[Bioperl-l] [BioSQL-l] Problem loading GO.

Leighton Pritchard lpritc at scri.ac.uk
Tue Apr 17 13:35:44 UTC 2007


Hi Hilmar, 

Thanks for the very quick response.  Apologies for the long reply, but I
thought it might be useful if anyone else happens across the same
problems that I did.

On Tue, 2007-04-17 at 00:00 -0400, Hilmar Lapp wrote:
> Apparently the parser  
> fails to parse out database and accession for this db_xref of term GO: 
> 0018901.
> 
> If you can edit the obo file, you can try deleting the db_xref(s) for  
> that term that look odd (or delete all if you don't need them).

You're spot on - see further down for details...

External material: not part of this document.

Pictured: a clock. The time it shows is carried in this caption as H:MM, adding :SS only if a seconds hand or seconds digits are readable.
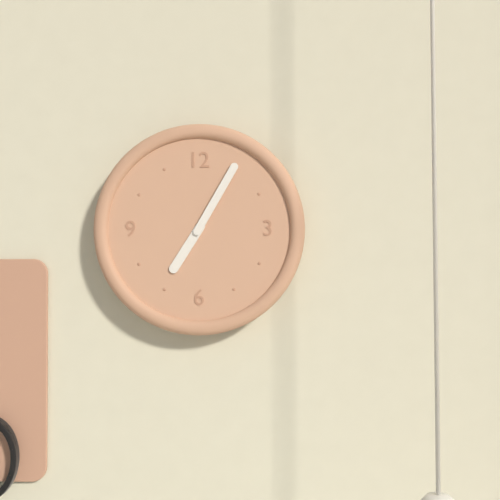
7:05
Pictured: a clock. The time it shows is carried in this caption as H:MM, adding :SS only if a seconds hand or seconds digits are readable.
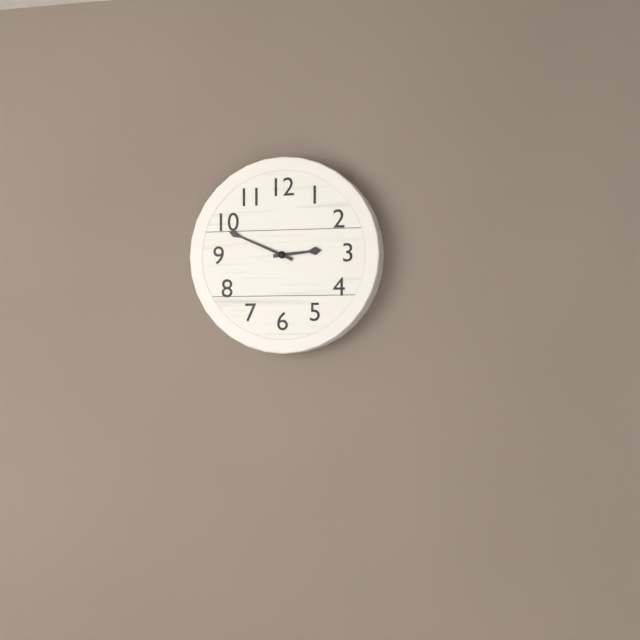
2:49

> Note that the argument for --fmtargs here should read
> "-defs_file,/path/to/Downloads/GO.defs". (Note that within the quotes  
> there is no tilde expansion.)

D'oh!  Thanks for the note - my bad, there.

> This is one the things why you've got to love MySQL (and I am correct  
> in inferring that you're using MySQL?). 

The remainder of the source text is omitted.